Adrenaline kicked up. Bren waited. It was all he could do.

Maybe it wasn’t an emergency. Maybe it was somebody just trying to ask Jase a simple question. Casual interruption.

If only it was that.

The silence went on. And on.

Maybe Jase had completely forgotten about him. Maybe Sabin was saying something.

Maybe some technical thing had developed a problem.

Maybe he should just end the call. Let Jase call him back when he had time.

He kept hearing voices. Strange sounds. Jase was carrying the com unit with him as he dealt with several people. He heard bits and pieces of instruction and query. Then:

“Bren.”

“I’m here.”

“Transmission just changed. Velocity hasn’t. Course hasn’t. The transmission has gone to audio, but I think it’s a recording. I’ll patch you in.”
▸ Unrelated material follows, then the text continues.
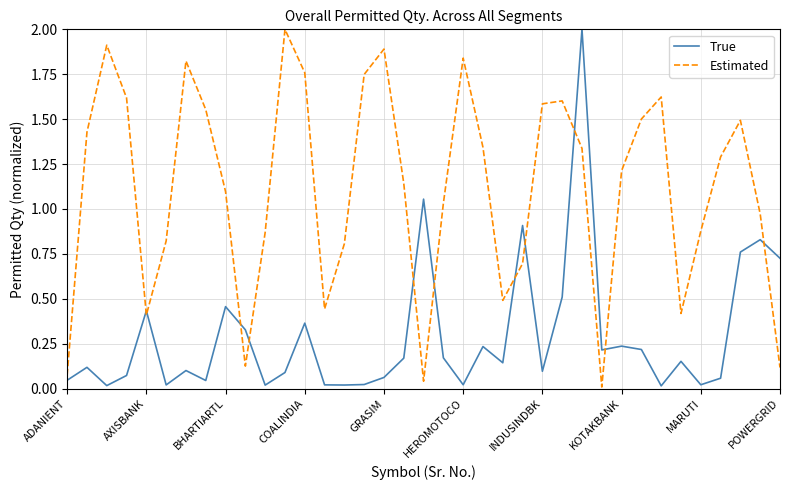

After their last crossing, which series has the higher values: True or Estimated?

True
Pop. Static. He heard then a rumbling sort of voice he hadn’t heard in two years—and the world below them never had.

“Bren. Ilisidi. Cajeiri. Bren. Ilisidi. Cajeiri. Bren. Ilisidi. Cajeiri.” And silence.

Three repeats. Like the pattern signal.

Click. “What do we answer?” Jase asked.

There was some sort of disturbance near Jase. He heard a voice. An angry one. Then Jase again:

“Stationmaster Tillington is demanding I get off the com. Captain Sabin is telling him to stand by for your answer and do nothing himself. The stationmaster wants their signal echoed as is.”